What needs to be done: Extend the news report on US senators seeking a 20-year inspection regime for Iran's nuclear program, picking up after its last sentence.

Source passage:
* * * * * * * * *

US senators seek 20-year inspection of Iran nuclear program
Washington (AFP) July 15, 2014 - Key US lawmakers, reduced to outside observers of the closed-door nuclear negotiations with Iran in Vienna, are demanding that any final agreement include decades of international inspections of Tehran's atomic program.

"A final agreement with Iran must put in place a long-term inspections and verification regime that lasts at least 20 years," Senate Foreign Relations Committee chairman Robert Menendez and hawkish Republican Senator Lindsey Graham said in a letter they intend to send to President Barack Obama this week and were circulating on Tuesday.

Several other lawmakers are likely to sign on to pressure the executive branch to stand tough as the Sunday deadline in Vienna nears for striking a historic nuclear deal between Iran and six major world powers including the United States.

"Inspections by the IAEA (the UN's International Atomic Energy Agency) must be intrusive, with Iran allowing IAEA inspectors access to any and all facilities, persons or documentation," the senators added.

Another condition: total transparency by Tehran over any possible military dimension to its atomic program.

"Iran must come clean," they wrote to the president. "Only once Iran has provided full details about its nuclear program can it begin to receive comprehensive sanctions relief."

Finally, the lifting of sanctions, which have punished Iran's economy in recent years, must be "phased in over a lengthy period," and all consequences for Iran's non-compliance or breach must be stipulated in the agreement, they said.

The House of Representatives last week sent a letter to Obama, signed by 342 of the chamber's 435 members, saying Congress will agree to easing sanctions on the Islamic republic only if it verifiably ends its support for international terrorism and stops its advancing ballistic missile program and other unconventional weapons.

Congress in December and January stopped short of imposing further sanctions against Iran, with the White House opposed to tightening the punishments for fear the move would derail the historic talks.

Lawmakers are adamant that any gradual rollback of Iran sanctions by Obama be approved first by Congress.

Menendez said he is prepared to wait up until the Sunday deadline to allow negotiations to bear fruit in Vienna, or see whether participants end up extending the talks by several weeks or even months, as diplomats have signalled might happen.

"I'm all for trying to see an agreement happen," Menendez told reporters Tuesday.

"But if they're not close, I'm not for extending for extension's sake."

In a speech on the Senate floor, Menendez warned that mothballing Iran's existing centrifuges rather than dismantling them would not be good enough for lawmakers to roll back sanctions.

* * * * * * * * *

Listed records:
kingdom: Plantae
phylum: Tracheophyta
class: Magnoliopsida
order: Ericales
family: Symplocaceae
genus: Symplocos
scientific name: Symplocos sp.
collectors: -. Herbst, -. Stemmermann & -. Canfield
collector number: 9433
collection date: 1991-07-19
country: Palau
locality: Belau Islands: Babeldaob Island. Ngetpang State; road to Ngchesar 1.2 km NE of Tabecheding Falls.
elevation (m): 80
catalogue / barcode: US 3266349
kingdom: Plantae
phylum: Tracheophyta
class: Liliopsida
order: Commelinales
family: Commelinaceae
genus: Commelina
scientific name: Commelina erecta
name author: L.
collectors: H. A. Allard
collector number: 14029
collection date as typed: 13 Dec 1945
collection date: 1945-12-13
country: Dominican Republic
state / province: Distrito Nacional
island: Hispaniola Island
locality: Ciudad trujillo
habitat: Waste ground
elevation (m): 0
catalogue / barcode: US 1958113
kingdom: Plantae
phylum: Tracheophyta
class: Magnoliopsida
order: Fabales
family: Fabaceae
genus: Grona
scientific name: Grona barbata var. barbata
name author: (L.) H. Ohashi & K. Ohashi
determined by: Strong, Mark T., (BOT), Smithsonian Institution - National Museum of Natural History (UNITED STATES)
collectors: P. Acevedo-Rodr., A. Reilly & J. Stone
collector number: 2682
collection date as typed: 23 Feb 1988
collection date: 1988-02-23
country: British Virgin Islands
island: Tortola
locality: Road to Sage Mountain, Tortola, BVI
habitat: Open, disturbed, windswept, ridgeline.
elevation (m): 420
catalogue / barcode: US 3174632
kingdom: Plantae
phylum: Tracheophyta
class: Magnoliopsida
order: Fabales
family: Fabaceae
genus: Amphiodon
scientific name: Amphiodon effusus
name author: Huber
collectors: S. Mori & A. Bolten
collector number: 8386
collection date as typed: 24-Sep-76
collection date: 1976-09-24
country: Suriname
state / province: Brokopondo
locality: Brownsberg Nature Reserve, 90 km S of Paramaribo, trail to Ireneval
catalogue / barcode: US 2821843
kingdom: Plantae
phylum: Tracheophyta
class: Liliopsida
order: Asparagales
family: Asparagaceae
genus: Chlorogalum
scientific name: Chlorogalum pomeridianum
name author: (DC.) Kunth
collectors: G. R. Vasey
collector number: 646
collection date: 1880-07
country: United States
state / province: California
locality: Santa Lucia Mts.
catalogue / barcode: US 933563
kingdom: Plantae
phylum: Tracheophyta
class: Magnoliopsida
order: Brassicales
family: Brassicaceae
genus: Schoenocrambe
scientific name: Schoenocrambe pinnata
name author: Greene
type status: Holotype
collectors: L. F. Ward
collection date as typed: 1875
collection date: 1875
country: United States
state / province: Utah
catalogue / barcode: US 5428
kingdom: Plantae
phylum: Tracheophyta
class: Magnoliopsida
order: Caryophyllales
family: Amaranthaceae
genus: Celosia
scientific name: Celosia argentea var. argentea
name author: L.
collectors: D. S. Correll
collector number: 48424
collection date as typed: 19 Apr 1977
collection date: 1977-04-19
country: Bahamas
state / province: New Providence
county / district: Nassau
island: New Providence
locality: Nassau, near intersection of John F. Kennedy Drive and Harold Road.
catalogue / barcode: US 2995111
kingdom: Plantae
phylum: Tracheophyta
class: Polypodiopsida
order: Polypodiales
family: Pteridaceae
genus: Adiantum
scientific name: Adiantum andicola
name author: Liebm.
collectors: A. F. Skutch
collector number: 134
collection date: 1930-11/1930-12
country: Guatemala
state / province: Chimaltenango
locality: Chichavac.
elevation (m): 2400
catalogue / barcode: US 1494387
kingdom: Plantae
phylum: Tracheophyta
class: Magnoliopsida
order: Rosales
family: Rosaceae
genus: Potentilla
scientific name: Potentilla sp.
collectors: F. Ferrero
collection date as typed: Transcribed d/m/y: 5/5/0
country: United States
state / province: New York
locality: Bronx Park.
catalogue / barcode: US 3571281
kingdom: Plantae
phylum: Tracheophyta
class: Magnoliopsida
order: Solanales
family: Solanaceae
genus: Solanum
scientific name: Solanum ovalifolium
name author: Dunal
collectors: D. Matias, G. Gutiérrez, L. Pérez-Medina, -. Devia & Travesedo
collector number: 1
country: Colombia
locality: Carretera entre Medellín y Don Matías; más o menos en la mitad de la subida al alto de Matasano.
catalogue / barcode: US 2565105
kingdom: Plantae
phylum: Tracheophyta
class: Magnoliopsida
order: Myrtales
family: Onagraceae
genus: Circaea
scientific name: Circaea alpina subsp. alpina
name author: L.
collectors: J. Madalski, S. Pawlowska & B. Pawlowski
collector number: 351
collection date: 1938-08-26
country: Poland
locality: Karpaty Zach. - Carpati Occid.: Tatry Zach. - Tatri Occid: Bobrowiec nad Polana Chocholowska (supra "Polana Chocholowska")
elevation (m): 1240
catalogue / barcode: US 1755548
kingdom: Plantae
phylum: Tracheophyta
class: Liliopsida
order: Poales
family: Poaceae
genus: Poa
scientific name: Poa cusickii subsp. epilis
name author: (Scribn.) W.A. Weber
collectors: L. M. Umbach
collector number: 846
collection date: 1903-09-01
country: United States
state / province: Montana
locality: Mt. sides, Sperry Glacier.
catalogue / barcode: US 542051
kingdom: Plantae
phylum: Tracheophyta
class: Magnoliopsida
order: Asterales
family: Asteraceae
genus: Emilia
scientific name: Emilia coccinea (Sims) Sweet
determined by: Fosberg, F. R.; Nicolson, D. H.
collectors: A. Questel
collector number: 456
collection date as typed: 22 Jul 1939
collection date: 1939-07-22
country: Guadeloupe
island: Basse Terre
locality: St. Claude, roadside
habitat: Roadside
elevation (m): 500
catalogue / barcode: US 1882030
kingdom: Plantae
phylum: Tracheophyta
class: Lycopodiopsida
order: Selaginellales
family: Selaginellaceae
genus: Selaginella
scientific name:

* * * * * * * * *

Task result:
"If Iran wants relief from sanctions, then it needs to tangibly demonstrate to the world that it is giving up its quest for nuclear weapons. Period," Menendez said.

US President Barack Obama signaled Wednesday that talks with Iran on its nuclear program may need to extend beyond a weekend deadline, saying negotiations have shown a "credible way forward."

Obama said he was consulting with Congress -- where there is strong criticism of his quest for a diplomatic deal with Iran -- as negotiators meet in Vienna ahead of Sunday's expiration of a temporary deal.

"It's clear to me that we have made real progress in several areas and that we have a credible way forward. But as we approach a deadline under the interim deal, there are still significant gaps between the international community and Iran and we have more work to do," Obama told reporters.

"So over the next few days, we'll continue consulting with Congress and our team will continue discussions with Iran and our partners as we determine whether additional time is necessary to extend our negotiations."

- Iran has 'met its commitments' -

Iran has "met its commitments" under the interim agreement, including halting progress of its nuclear program and allowing more inspections, Obama said.

White House spokesman Josh Earnest earlier appeared to prepare the political ground for an extension of talks, saying that many people had been "pretty skeptical" about Iran but found "legitimate discussion and constructive engagement."

"It is clear that their track record over the last six months, I think many people would acknowledge, has been surprisingly favorable," Earnest said.

Israeli Prime Minister Benjamin Netanyahu has led criticism of the nuclear deal, accusing Iran of insincerity and not ruling out an attack.

US lawmakers, who are widely supportive of Israel, have threatened to ramp up sanctions without a rigorous agreement.

Senator Robert Menendez, a member of Obama's Democratic Party who chairs the Senate Foreign Relations Committee, has called for an accord that dismantles Iran's nuclear program in a way that is verifiable for 20 to 30 years.

"The fact is Iran's nuclear aspirations have been a long and deliberate process. They did not materialize overnight, and they will not end simply with a good word and a handshake We need verification," Menendez said Tuesday.

"In my view, through its history, through its actions, through its false words and deeds for decades, Iran has forgone the ability for us to shake on a deal that freezes their program."

- Hardliners on both sides -

Iran's negotiators in turn face pressure from hardliners, who view the United States as the ultimate enemy and oppose any agreement seen as a concession.

Obama was speaking after he met with Secretary of State John Kerry, who reported progress after he joined the talks in Vienna to speak with Iranian Foreign Minister Mohammad Javad Zarif.

Zarif, a member of President Hassan Rouhani's reform-minded administration, is looking for a historic agreement that would relieve Western sanctions that have severely impacted the Islamic republic's economy and perhaps start to repair Iran's fraught relationship with the United States.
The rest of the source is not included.